Deine Aufgabe — Schreib alle Einträge Zeile für Zeile unverändert ab. Lass dabei die Bilder weg.

━━ Einträge zur Übung

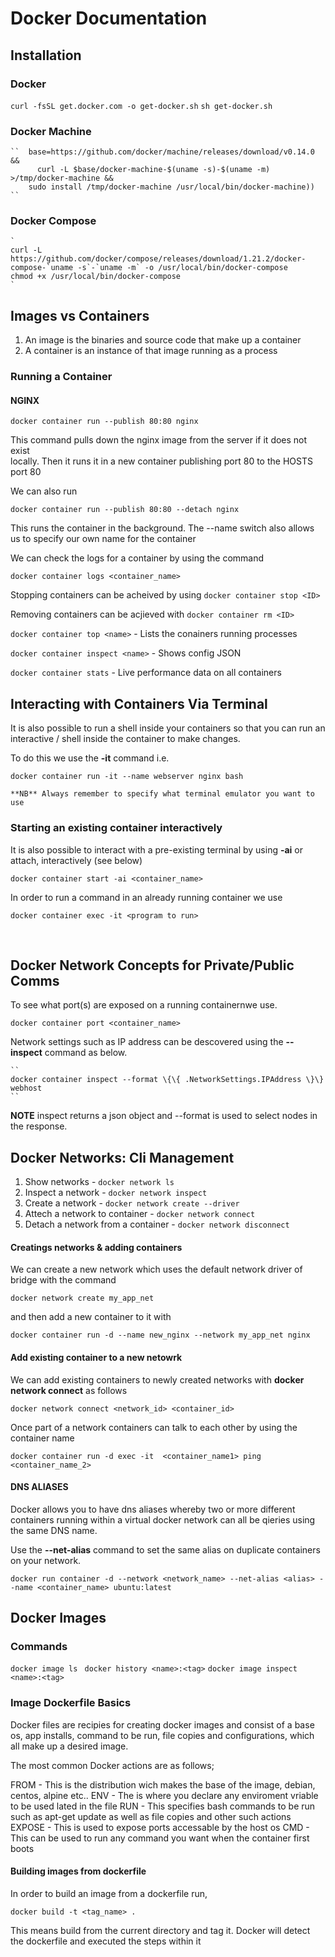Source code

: # Docker Documentation

## Installation

### Docker 

` curl -fsSL get.docker.com -o get-docker.sh `
` sh get-docker.sh `

### Docker Machine

	``  base=https://github.com/docker/machine/releases/download/v0.14.0 &&
		  curl -L $base/docker-machine-$(uname -s)-$(uname -m) >/tmp/docker-machine &&
	    sudo install /tmp/docker-machine /usr/local/bin/docker-machine)) ``
    
### Docker Compose 

	`
	curl -L https://github.com/docker/compose/releases/download/1.21.2/docker-compose-`uname -s`-`uname -m` -o /usr/local/bin/docker-compose
	chmod +x /usr/local/bin/docker-compose
	`



## Images vs Containers

1. An image is the binaries and source code that make up a container
2. A container is an instance of that image running as a process

### Running a Container

#### NGINX

`` docker container run --publish 80:80 nginx ``
	
This command pulls down the nginx image from the server if it does not exist \
locally. Then it runs it in a new container publishing port 80 to the HOSTS \
port 80

We can also run 

`` docker container run --publish 80:80 --detach nginx ``
	
This runs the container in the background. 
The --name switch also allows us to specify our own name for the container

We can check the logs for a container by using the command

` docker container logs <container_name> `
	

Stopping containers can be acheived by using ` docker container stop <ID> `

Removing containers can be acjieved with ` docker container rm <ID> `

`docker container top <name>` - Lists the conainers running processes

` docker container inspect <name> ` - Shows config JSON

` docker container stats ` - Live performance data on all containers
 
## Interacting with Containers Via Terminal

It is also possible to run a shell inside your containers so that you can run an interactive /
shell inside the container to make changes.

To do this we use the **-it** command i.e.

`docker container run -it --name webserver nginx bash `
	
	**NB** Always remember to specify what terminal emulator you want to use
	
### Starting an existing container interactively

It is also possible to interact with a pre-existing terminal by using **-ai** or 
attach, interactively (see below)

` docker container start -ai <container_name> `
	
In order to run a command in an already running container we use

` docker container exec -it <program to run> `
	
&nbsp;
	
	
## Docker Network Concepts for Private/Public Comms

To see what port(s) are exposed on a running containernwe use.

`docker container port <container_name> `
	
Network settings such as IP address can be descovered using the **--inspect** command as below.

	``
	docker container inspect --format \{\{ .NetworkSettings.IPAddress \}\} webhost
	``
	
**NOTE** inspect returns a json object and --format is used to select nodes in the response.

## Docker Networks: Cli Management

1. Show networks - ` docker network ls `
2. Inspect a network - ` docker network inspect `
3. Create a network - ` docker network create --driver `
4. Attech a network to container - ` docker network connect `
5. Detach a network from a container - ` docker network disconnect `

#### Creatings networks & adding containers

We can create a new network which uses the default network driver of bridge with the command

` docker network create my_app_net ` 

and then add a new container to it with

` docker container run -d --name new_nginx --network my_app_net nginx `

#### Add existing container to a new netowrk

We can add existing containers to newly created networks with **docker network connect** as follows

` docker network connect <network_id> <container_id> `

Once part of a network containers can talk to each other by using the container name

` docker container run -d exec -it  <container_name1> ping <container_name_2> `

#### DNS ALIASES

Docker allows you to have dns aliases whereby two or more different containers running within a virtual docker network can all be qieries using the same DNS name.

Use the **--net-alias** command to set the same alias on duplicate containers on your network.

`docker run container -d --network <network_name> --net-alias <alias> --name <container_name> ubuntu:latest `

## Docker Images

### Commands

`docker image ls `
`docker history <name>:<tag>`
`docker image inspect <name>:<tag>`	

### Image Dockerfile Basics

Docker files are recipies for creating docker images and consist of a base os, app installs, command to be run, file copies and configurations, which all make up a desired image.

The most common Docker actions are as follows;

FROM - This is the distribution wich makes the base of the image, debian, centos, alpine etc..
ENV - The is where you declare any enviroment vriable to be used lated in the file
RUN - This specifies bash commands to be run such as apt-get update as well as file copies and other such actions
EXPOSE - This is used to expose ports accessable by the host os
CMD - This can be used to run any command you want when the container first boots


#### Building images from dockerfile

In order to build an image from a dockerfile run,

`docker build -t <tag_name> .`

This means build from the current directory and tag it. Docker will detect the dockerfile and executed the steps within it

━━━━

Schriftliche Lösung —
Source code

: # Docker Documentation

## Installation

### Docker 

` curl -fsSL get.docker.com -o get-docker.sh `
` sh get-docker.sh `

### Docker Machine

	``  base=https://github.com/docker/machine/releases/download/v0.14.0 &&
		  curl -L $base/docker-machine-$(uname -s)-$(uname -m) >/tmp/docker-machine &&
	    sudo install /tmp/docker-machine /usr/local/bin/docker-machine)) ``
    
### Docker Compose 

	`
	curl -L https://github.com/docker/compose/releases/download/1.21.2/docker-compose-`uname -s`-`uname -m` -o /usr/local/bin/docker-compose
	chmod +x /usr/local/bin/docker-compose
	`



## Images vs Containers

1. An image is the binaries and source code that make up a container
2. A container is an instance of that image running as a process

### Running a Container

#### NGINX

`` docker container run --publish 80:80 nginx ``
	
This command pulls down the nginx image from the server if it does not exist \
locally. Then it runs it in a new container publishing port 80 to the HOSTS \
port 80

We can also run 

`` docker container run --publish 80:80 --detach nginx ``
	
This runs the container in the background. 
The --name switch also allows us to specify our own name for the container

We can check the logs for a container by using the command

` docker container logs <container_name> `
	

Stopping containers can be acheived by using ` docker container stop <ID> `

Removing containers can be acjieved with ` docker container rm <ID> `

`docker container top <name>` - Lists the conainers running processes

` docker container inspect <name> ` - Shows config JSON

` docker container stats ` - Live performance data on all containers
 
## Interacting with Containers Via Terminal

It is also possible to run a shell inside your containers so that you can run an interactive /
shell inside the container to make changes.

To do this we use the **-it** command i.e.

`docker container run -it --name webserver nginx bash `
	
	**NB** Always remember to specify what terminal emulator you want to use
	
### Starting an existing container interactively

It is also possible to interact with a pre-existing terminal by using **-ai** or 
attach, interactively (see below)

` docker container start -ai <container_name> `
	
In order to run a command in an already running container we use

` docker container exec -it <program to run> `
	
&nbsp;
	
	
## Docker Network Concepts for Private/Public Comms

To see what port(s) are exposed on a running containernwe use.

`docker container port <container_name> `
	
Network settings such as IP address can be descovered using the **--inspect** command as below.

	``
	docker container inspect --format \{\{ .NetworkSettings.IPAddress \}\} webhost
	``
	
**NOTE** inspect returns a json object and --format is used to select nodes in the response.

## Docker Networks: Cli Management

1. Show networks - ` docker network ls `
2. Inspect a network - ` docker network inspect `
3. Create a network - ` docker network create --driver `
4. Attech a network to container - ` docker network connect `
5. Detach a network from a container - ` docker network disconnect `

#### Creatings networks & adding containers

We can create a new network which uses the default network driver of bridge with the command

` docker network create my_app_net ` 

and then add a new container to it with

` docker container run -d --name new_nginx --network my_app_net nginx `

#### Add existing container to a new netowrk

We can add existing containers to newly created networks with **docker network connect** as follows

` docker network connect <network_id> <container_id> `

Once part of a network containers can talk to each other by using the container name

` docker container run -d exec -it  <container_name1> ping <container_name_2> `

#### DNS ALIASES

Docker allows you to have dns aliases whereby two or more different containers running within a virtual docker network can all be qieries using the same DNS name.

Use the **--net-alias** command to set the same alias on duplicate containers on your network.

`docker run container -d --network <network_name> --net-alias <alias> --name <container_name> ubuntu:latest `

## Docker Images

### Commands

`docker image ls `
`docker history <name>:<tag>`
`docker image inspect <name>:<tag>`	

### Image Dockerfile Basics

Docker files are recipies for creating docker images and consist of a base os, app installs, command to be run, file copies and configurations, which all make up a desired image.

The most common Docker actions are as follows;

FROM - This is the distribution wich makes the base of the image, debian, centos, alpine etc..
ENV - The is where you declare any enviroment vriable to be used lated in the file
RUN - This specifies bash commands to be run such as apt-get update as well as file copies and other such actions
EXPOSE - This is used to expose ports accessable by the host os
CMD - This can be used to run any command you want when the container first boots


#### Building images from dockerfile

In order to build an image from a dockerfile run,

`docker build -t <tag_name> .`

This means build from the current directory and tag it. Docker will detect the dockerfile and executed the steps within it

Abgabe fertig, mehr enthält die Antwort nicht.